(Text shown begins)

Removing duplicate references obtained from different databases is an essential step when conducting and updating systematic literature reviews. ASySD (pronounced "assist") is a tool to automatically identify and remove duplicate records.
This tool is available both as an R package and a user-friendly shiny application.
Please check out the new ASySD tutorial on youtube. We would like to extend a huge thank you to ESMARConf for giving us a platform to showcase ASySD within the evidence synthesis community!
An evaluation of ASySD's performance versus other automated deduplication tools is available here
install.packages("devtools")
devtools::install_github("camaradesuk/ASySD")
If loading with the ASySD package functions, the required fields will be automatically created based on the input data. If metadata columns are missing, they will be automatically created by ASySD and set to NA. For optimal performance, we recommend having as much metadata as possible.
If using a dataframe, you should ideally have the following column names:
Name | Definition |
---|---|
author | The author(s) of the publication |
year | The year the publication was published |
journal | The name of the journal in which the publication appeared |
doi | The Digital Object Identifier (DOI) assigned to the publication |
title | The title of the publication |
pages | The page numbers of the publication |
volume | The volume number of the publication (if applicable) |
number | The issue number of the publication (if applicable) |
abstract | Abstract of publication |
record_id | A unique identifier for the publication. If this is not obtained from the citation file, ASySD will genereate an id for each citation based on row numbers. |
isbn | The International Standard Book Number (ISBN) assigned to the publication (if applicable). If unavailable, the International Standard Serial Number can be used here instead (ISSN). |
label (optional) | A label or tag assigned to the publication (if applicable) - for example, new search or old search |
source (optional) | The source or database from which the publication was obtained - for example wos, embase, pubmed, scopus |
# load citations
citation_data <- load_search(filepath, method="endnote")

(Text shown ends)

§ Assigned task A
Using the ASySD page, say whether each statement below agrees with it, answering yes or no and quoting the deciding words: (i) ASySD is offered both as an R package and as a shiny application. (ii) When metadata columns are missing, ASySD stops and reports an error. (iii) The source column is marked as optional.
§ Assigned task B
Write out the part of the ASySD page from "This tool is" up to and including "metadata as possible.", word for word.

(Information shown begins)

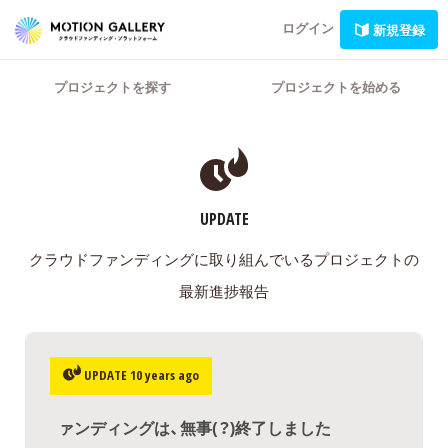
ログイン
新規登録
プロジェクトを探す
プロジェクトを始める
UPDATE
クラウドファンディングに取り組んでいるプロジェクトの
最新進捗報告
UPDATE 10 years ago
ァンディングは、無事(？)終了しました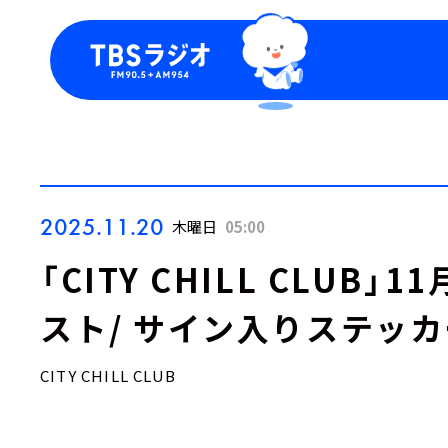
今日の番組表
トピッ
週間番組表
TBS
Podca
お知ら
2025.11.20
木曜日
05:00
「CITY CHILL CLUB
スト/ サイン入りステッ
CITY CHILL CLUB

(Information shown ends)

§ Worked solution A
(i) Yes: "This tool is available both as an R package and a user-friendly shiny application."
(ii) No: "If metadata columns are missing, they will be automatically created by ASySD and set to NA."
(iii) Yes: "source (optional)"

§ Worked solution B
This tool is available both as an R package and a user-friendly shiny application.
Please check out the new ASySD tutorial on youtube. We would like to extend a huge thank you to ESMARConf for giving us a platform to showcase ASySD within the evidence synthesis community!
An evaluation of ASySD's performance versus other automated deduplication tools is available here
install.packages("devtools")
devtools::install_github("camaradesuk/ASySD")
If loading with the ASySD package functions, the required fields will be automatically created based on the input data. If metadata columns are missing, they will be automatically created by ASySD and set to NA. For optimal performance, we recommend having as much metadata as possible.